Kelime Karşılaştırma
fe : o zaman
hum : onlar
alâ : üzerinde
âsâri-him : onların izleri
yuhreûne : koşuyorlar
Meal Yazanlar
Ayet Mealleri

 Diyanet İşleri = Kendileri de onların izinden koşa koşa gitmektedirler.

 Abdulbaki Gölpınarlı = Onlar da, koşa koşa onların izlerini izlemişlerdi.

 Abdullah Parlıyan = babalarının izinde koşup gitmişlerdi.

 Adem Uğur = Şimdi de kendileri onların peşlerinden koşturuyorlar.

 Ahmed Hulusi = Böylece onların izleri üzerinde ısrarla koşarlar.

 Ahmet Tekin = Hâlâ baskıyla, korkutularak izdiham halinde onların izinde koşturuluyorlar.

 Ahmet Varol = Kendileri de, onların izlerinden koşturuluyorlardı.

 Ali Bulaç = Kendileri de onları izleri üzerinde koşturup duruyorlardı.

 Ali Fikri Yavuz = Kendileri de onların (sapık) izleri üzerinde koşturuluyorlardı.

 Ali Ünal = Ne var ki, onların izinde gitmeye can atmaktadırlar.

 Bayraktar Bayraklı = (69-70) Şüphesiz onlar atalarını sapıklıkta buldular ve peşlerinden koşup gittiler.

 Bekir Sadak = Oyleyken yine de onlarin izlerinden kovalanircasina kosturuyorlardi.

 Celal Yıldırım = Onların izleri üzerinde koşturup durdular.

 Cemal Külünkoğlu = (69-70) Çünkü onlar, atalarını sapıtmış kişiler halinde bulmalarına rağmen kendileri de onların izinden gitmişlerdi.

 Diyanet İşleri (eski) = Öyleyken yine de onların izlerinden kovalanırcasına koşturuyorlardı.

 Diyanet Vakfi = (69-70) Kuşkusuz onlar atalarını dalâlette buldular da peşlerinden koşup gittiler.

 Edip Yüksel = Ve onların izlerini körükörüne izliyorlardı.

 Elmalılı Hamdi Yazır = Şimdi de onların izlerince koşturuyorlar

 Elmalılı (sadeleştirilmiş) = Şimdi de onların izlerince koşturuyorlar.

 Elmalılı (sadeleştirilmiş-2) = Şimdi de kendileri onların izlerinde koşturuyorlar.

 Gültekin Onan = Kendileri de onların izleri üzerinde koşturup duruyorlardı.

 Harun Yıldırım = Şimdi de kendileri onların peşlerinden koşturuyorlar.

 Hasan Basri Çantay = Kendileri de onların izleri üzerinde (birbirini itib) koşduruluyorlardı.

 Hayrat Neşriyat = Fakat kendileri (de) onların izleri üzerinde koşturuyorlar.

 İbni Kesir = Yine de onların izlerinde koşturuluyorlardı.

 Kadri Çelik = Kendileri de onların izleri üzerinde koşturup duruyorlardı.

 Muhammed Esed = ve (şimdi) atalarının izinden gitmeye can atıyorlar!

 Mustafa İslamoğlu = fakat kendileri atalarının izinden akılsızca seğirtiyorlar!

 Ömer Nasuhi Bilmen = (69-71) Muhakkak ki, onlar atalarını sapık kimseler buldular. İmdi onlar, atalarının izleri üzerine koşturuluyorlar.
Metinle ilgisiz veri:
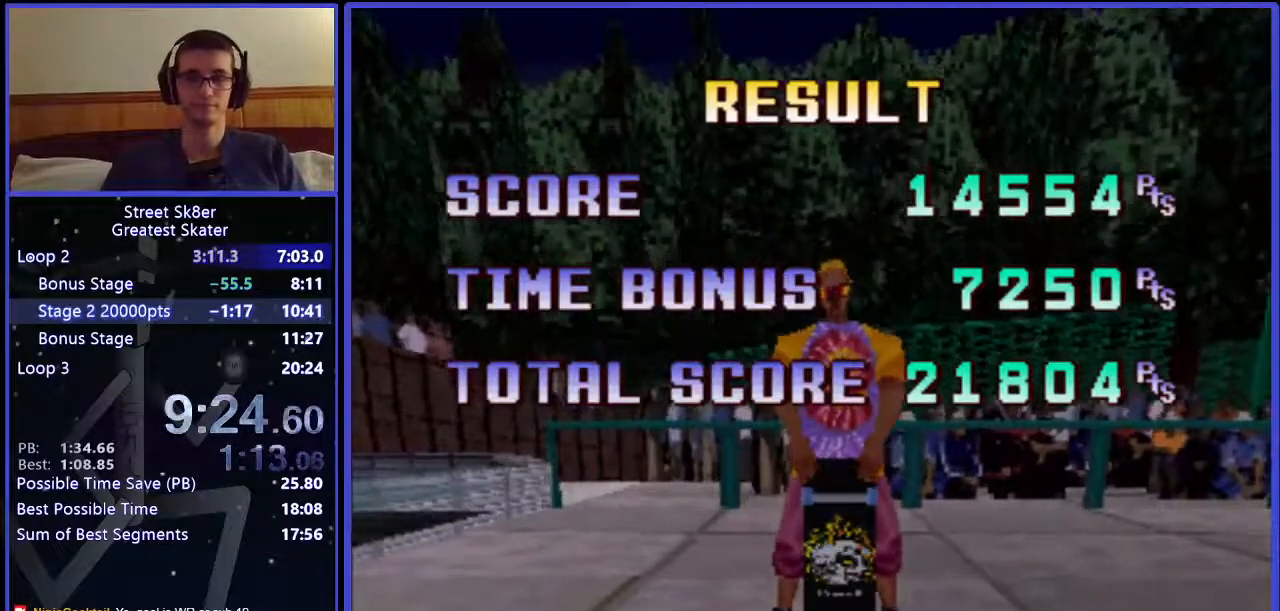
{"keys": [], "events": [[33, "x", "up"], [100, "x", "down"], [167, "x", "up"], [267, "x", "down"], [350, "x", "up"], [467, "x", "down"], [500, "x", "up"]]}
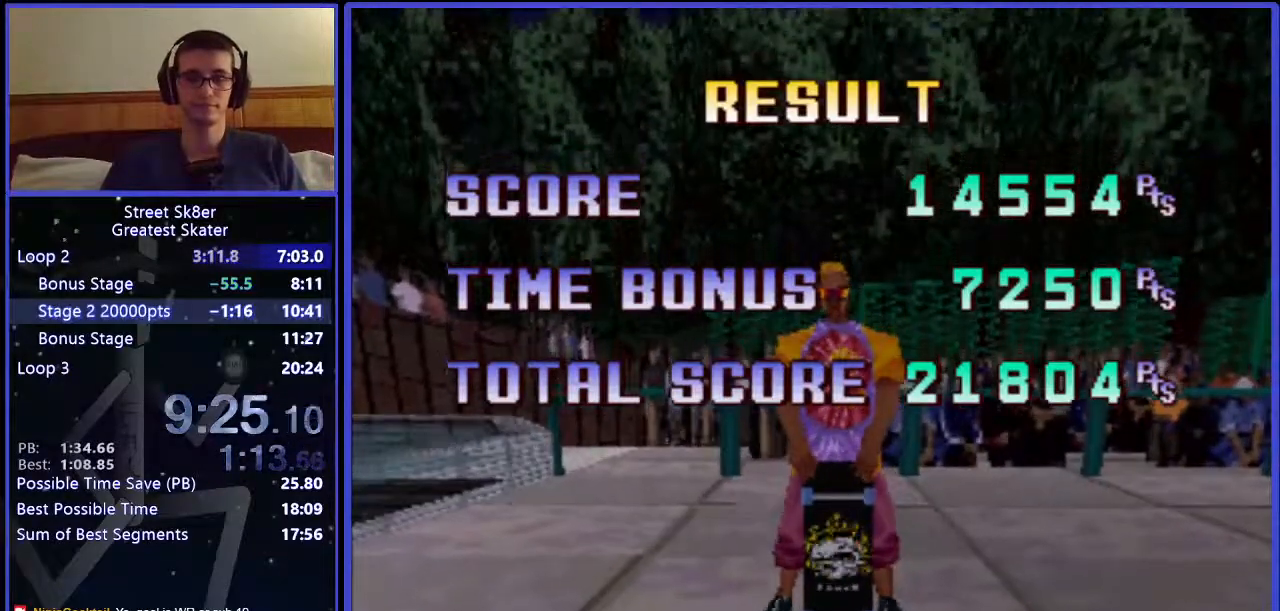
{"keys": ["x"], "events": [[67, "x", "down"], [133, "x", "up"], [217, "x", "down"], [283, "x", "up"], [350, "x", "down"], [433, "x", "up"], [500, "x", "down"]]}
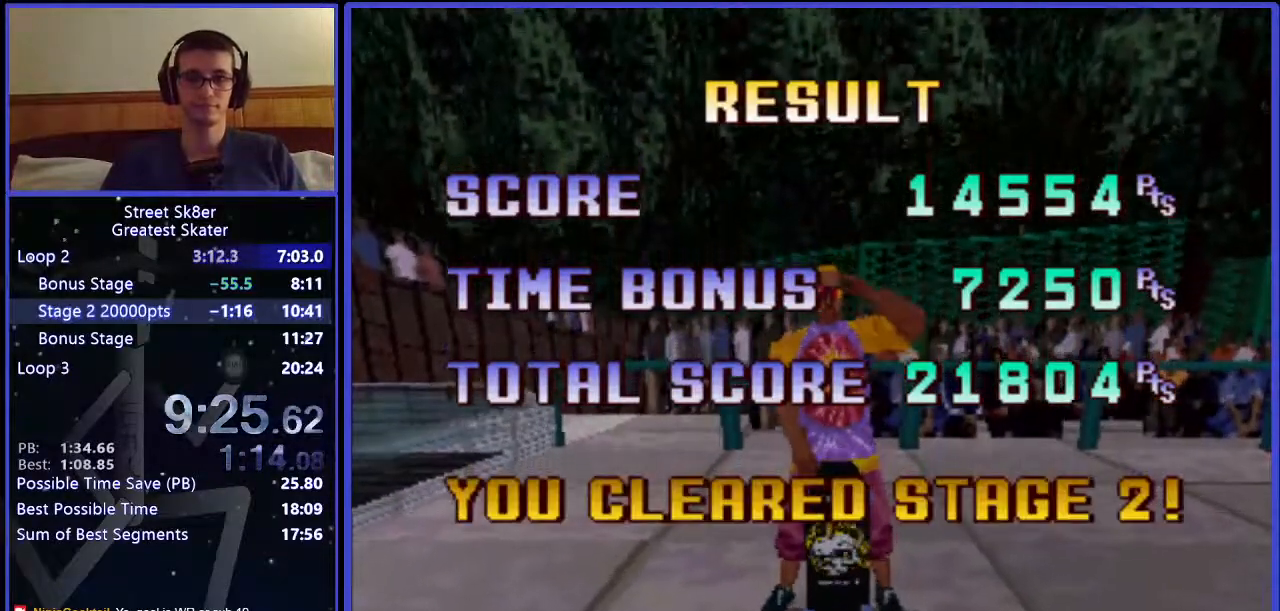
{"keys": ["x"], "events": [[67, "x", "up"], [150, "x", "down"], [217, "x", "up"], [283, "x", "down"], [367, "x", "up"], [433, "x", "down"]]}
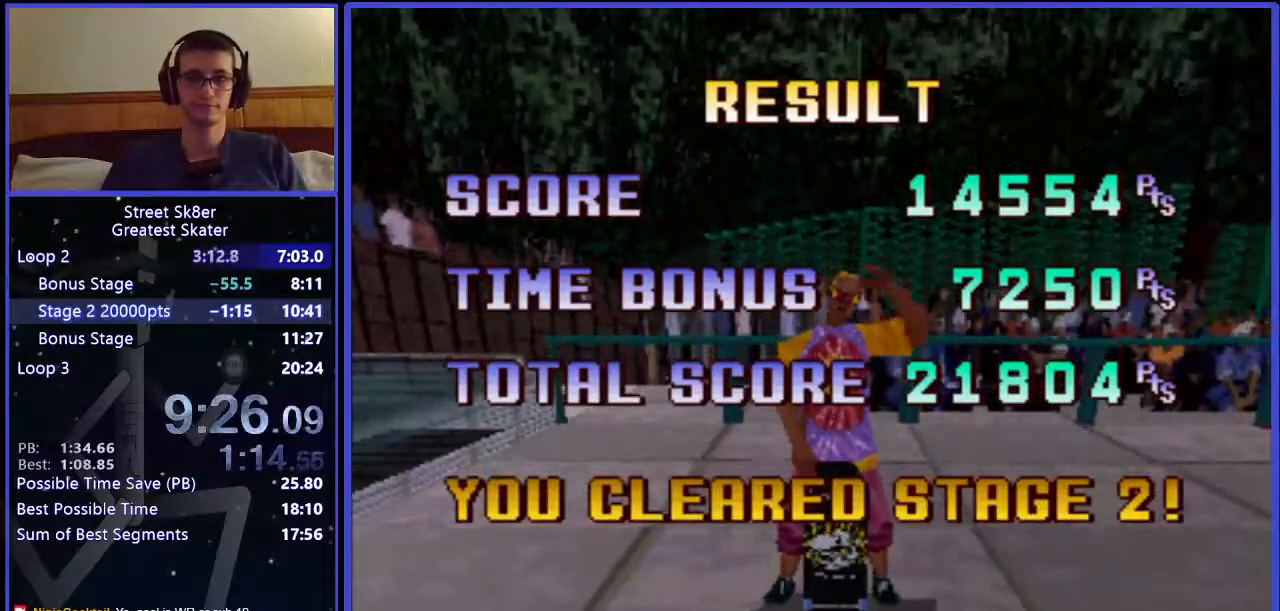
{"keys": ["x"], "events": [[17, "x", "up"], [83, "x", "down"], [150, "x", "up"], [200, "x", "down"], [300, "x", "up"], [500, "x", "down"]]}
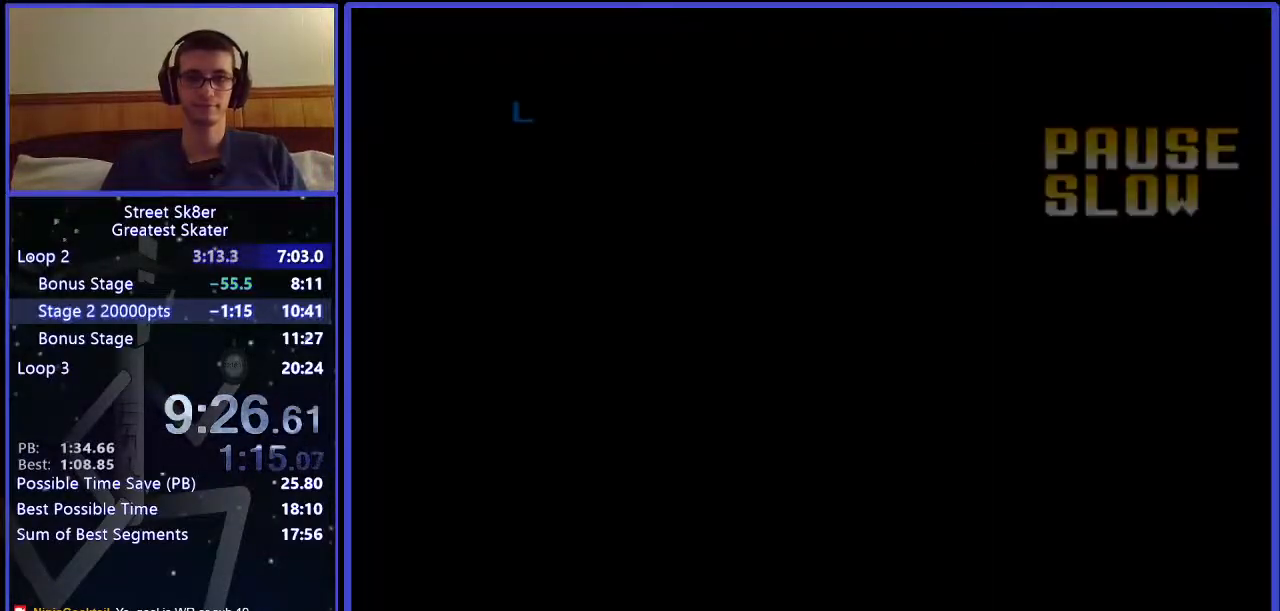
{"keys": ["x"], "events": [[83, "x", "up"], [183, "x", "down"], [250, "x", "up"], [333, "x", "down"], [450, "x", "up"], [483, "x", "down"]]}
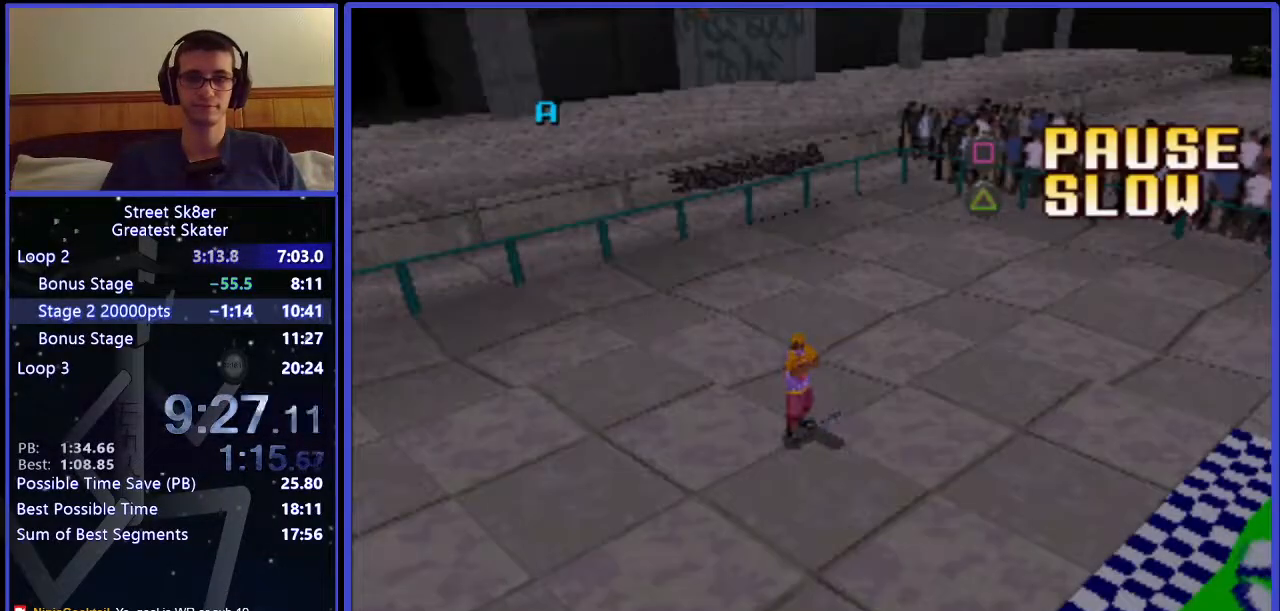
{"keys": ["x"], "events": [[50, "x", "up"], [167, "x", "down"], [217, "x", "up"], [317, "x", "down"], [383, "x", "up"], [433, "x", "down"]]}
Andolsun ki, onlardan evvelkilerin ekserisi de sapıtmış idi.

 Ömer Öngüt = Kendileri de onların izlerinde koşturup gidiyorlar.

 Şaban Piriş = Onların izinde koşturmuşlardı.

 Sadık Türkmen = Kendileri de onların izlerinde koşuyorlar!

 Seyyid Kutub = Öyle iken yine de düşünmeden atalarının peşinden koşuyorlardı.

 Suat Yıldırım = Bunlar da onların izlerinde koşmaya can atıyorlar.

 Süleyman Ateş = Kendileri de onların izlerinde koşturuyorlar.

 Tefhim-ul Kuran = Kendileri de onların izleri üzerinde koşturup duruyorlardı.

 Ümit Şimşek = Yine de izlerinde koşup duruyorlar.

 Yaşar Nuri Öztürk = Kendileri de hâlâ onların eserleri ardınca koşturuyorlar.

 İskender Ali Mihr = Onlar, onların (babalarının) izleri üzerinde koşuyorlar(dı).

 İlyas Yorulmaz = Sonra atalarının izinden koşmuşlardı.